- _Given information_
######
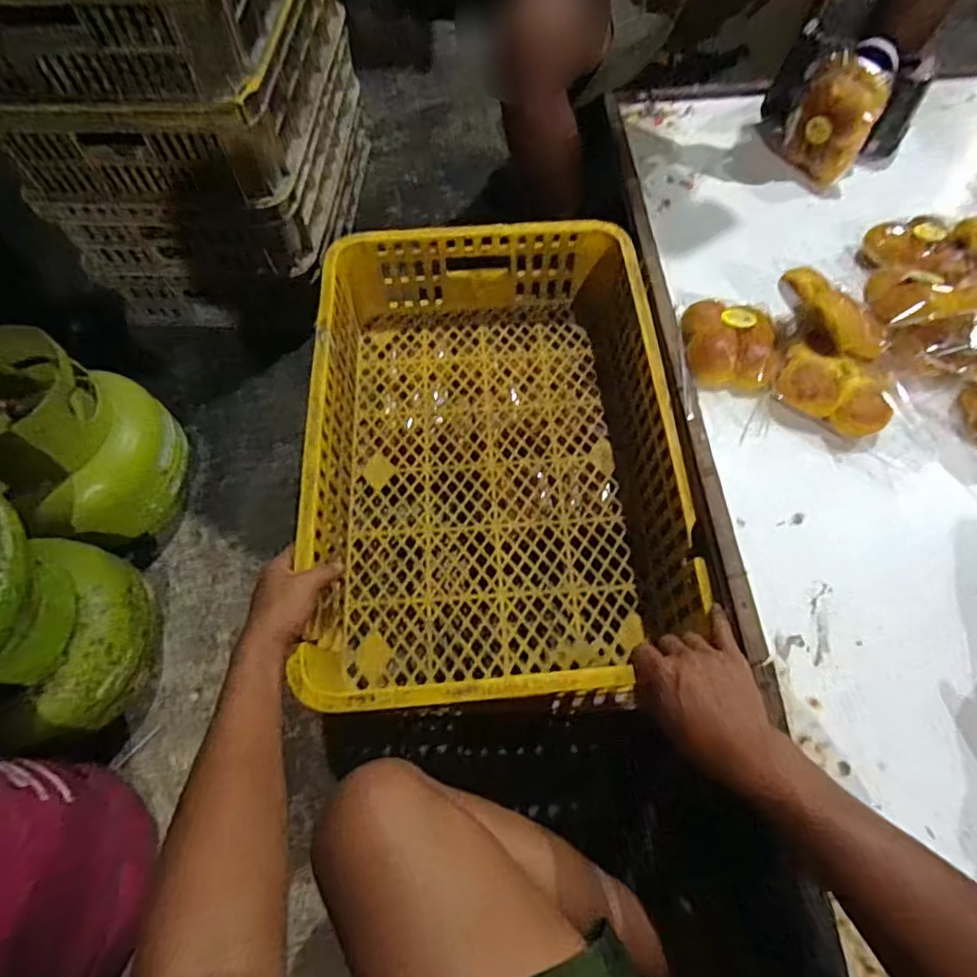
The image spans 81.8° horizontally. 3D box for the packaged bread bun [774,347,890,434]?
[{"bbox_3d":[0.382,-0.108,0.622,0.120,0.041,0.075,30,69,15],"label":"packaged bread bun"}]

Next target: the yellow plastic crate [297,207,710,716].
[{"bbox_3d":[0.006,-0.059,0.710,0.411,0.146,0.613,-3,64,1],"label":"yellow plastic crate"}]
######
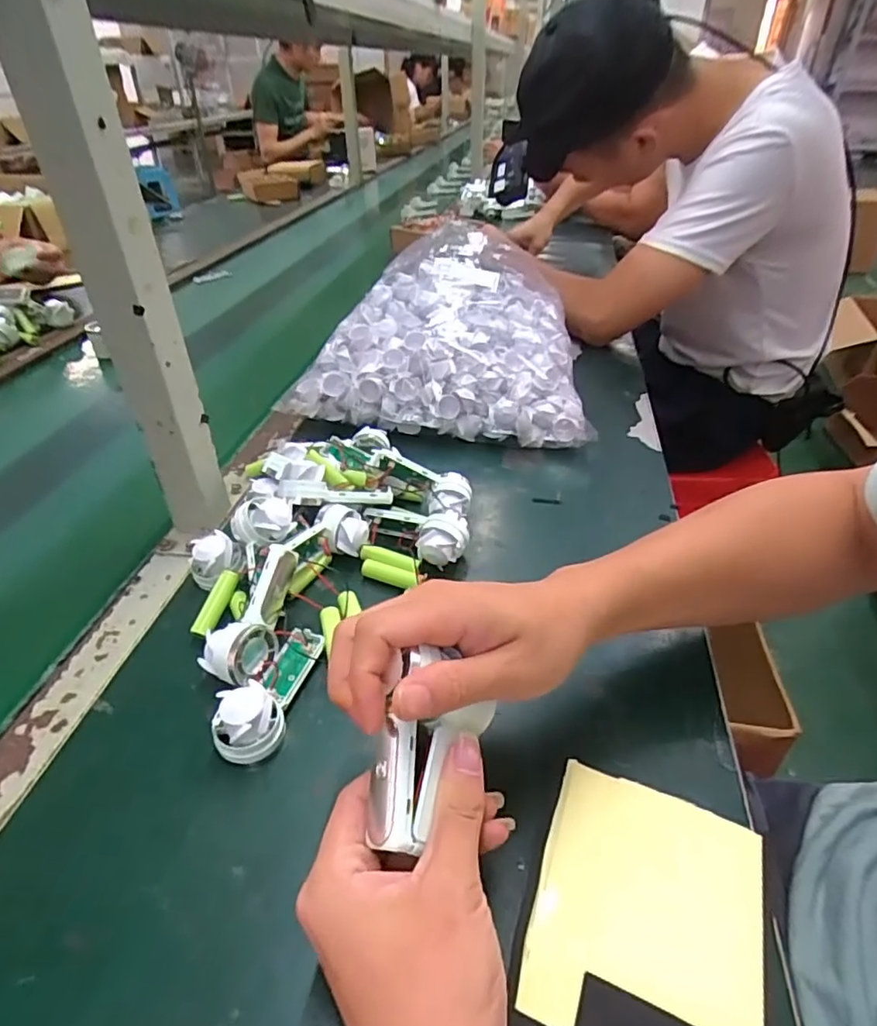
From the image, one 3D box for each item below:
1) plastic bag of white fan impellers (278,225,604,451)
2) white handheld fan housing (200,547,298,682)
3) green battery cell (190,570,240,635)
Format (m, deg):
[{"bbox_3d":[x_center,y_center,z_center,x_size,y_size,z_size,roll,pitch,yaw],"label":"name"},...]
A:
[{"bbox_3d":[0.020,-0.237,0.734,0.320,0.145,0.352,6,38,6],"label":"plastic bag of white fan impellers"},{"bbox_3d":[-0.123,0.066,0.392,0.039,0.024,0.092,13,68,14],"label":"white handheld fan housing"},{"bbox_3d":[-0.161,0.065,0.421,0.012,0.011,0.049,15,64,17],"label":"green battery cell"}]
######
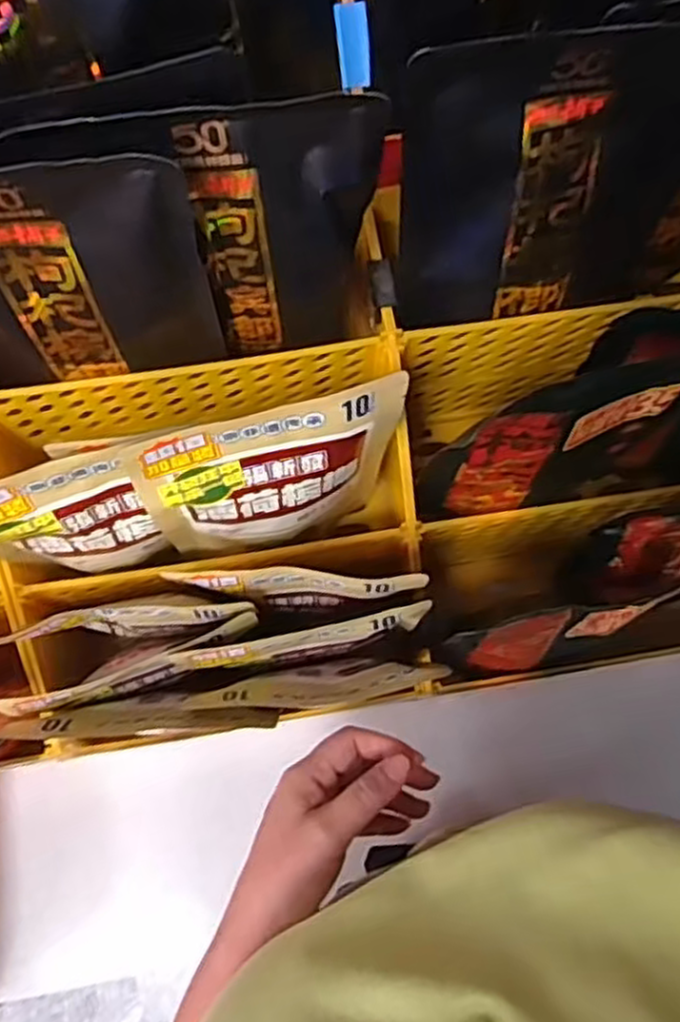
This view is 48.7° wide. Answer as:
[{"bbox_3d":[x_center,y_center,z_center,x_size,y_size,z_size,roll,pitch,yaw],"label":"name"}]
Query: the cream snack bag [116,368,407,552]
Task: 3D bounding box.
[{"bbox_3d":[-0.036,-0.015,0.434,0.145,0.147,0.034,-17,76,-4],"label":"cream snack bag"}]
######
- _Work to be completed_
Where a line above includes "pitch", copy that line.

- _Exercise response_
[{"bbox_3d":[x_center,y_center,z_center,x_size,y_size,z_size,roll,pitch,yaw],"label":"name"},...]
[{"bbox_3d":[x_center,y_center,z_center,x_size,y_size,z_size,roll,pitch,yaw],"label":"name"}]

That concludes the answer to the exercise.